Introduction and revision of statistical modelling principles, including the importance of the bias-variance trade-off. Review of theory and application of least-squares multiple linear regression, including residual diagnostics, and re-acquaintance with the statistical software package R.
Introduces a number of variable selection methods for use in choosing an optimal subset of available independent variables. Methods are evaluated using goodness-of-fit ideas as well as cross-validated prediction errors. Both sequential and automated approaches will be covered.
Introduces model regularisation using ridge and LASSO regression. In addition, dimension reduction methods for the predictor space are considered, including principal components and partial least squares.
Introduces ordinary and weighted least-squares methods for dichotomous outcomes as well as likelihood based probit and logistic regressions. In addition, linear, quadratic and logistic discrimination are introduced along with the concepts of sensitivity, specificity, ROC curves and confusion matrices.
Examines traditional models for dealing with count responses, including Poisson and negative binomial regression models. In addition, zero-inflated and zero-truncated models are considered and applied.

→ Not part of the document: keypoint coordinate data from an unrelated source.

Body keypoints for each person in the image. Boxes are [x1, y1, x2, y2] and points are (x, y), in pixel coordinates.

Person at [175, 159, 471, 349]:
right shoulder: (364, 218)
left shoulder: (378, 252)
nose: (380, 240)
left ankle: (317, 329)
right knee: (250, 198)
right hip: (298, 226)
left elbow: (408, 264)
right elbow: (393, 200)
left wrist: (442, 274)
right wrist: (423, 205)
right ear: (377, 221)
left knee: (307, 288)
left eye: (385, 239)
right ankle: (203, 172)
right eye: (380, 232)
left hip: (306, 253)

Introduces models for contingency table data, including multinomial models and ordered-response models such as proportional odds and proportional hazards regressions. Model structures for testing independence are discussed, and various possible likelihood structures are introduced and explained.
Explores the traditional exponential family-based generalised linear model (GLM) structure. Applications are investigated and residual diagnostics including assessment of over-dispersion are discussed. In addition, quasi-likelihood methods for handling over-dispersion are introduced. Further, influence diagnostics are introduced as is graphical investigation of model fit and structure.

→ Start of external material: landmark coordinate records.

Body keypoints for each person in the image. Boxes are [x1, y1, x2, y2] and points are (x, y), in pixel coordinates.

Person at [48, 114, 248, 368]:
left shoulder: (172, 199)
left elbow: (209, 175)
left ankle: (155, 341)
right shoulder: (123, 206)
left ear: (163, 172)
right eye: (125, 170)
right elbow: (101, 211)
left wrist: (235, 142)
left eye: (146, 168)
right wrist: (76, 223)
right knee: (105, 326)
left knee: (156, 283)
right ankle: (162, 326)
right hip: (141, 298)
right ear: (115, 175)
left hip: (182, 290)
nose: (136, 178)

Introduces the concept of splines and smoothing models. Both B-splines and P-splines are surveyed as are local regression techniques. In addition, these spline methods are extended to introduce generalised additive model (GAM) techniques as well as multivariate adaptive regression splines (MARS).
Methods of binary search and recursive partitioning tree models are explored. In addition, modern computer-intensive statistical learning techniques which derive from trees, such as random forests are introduced and these ideas extended to the more general concepts of boosting and bootstrap aggregation (BAGGing).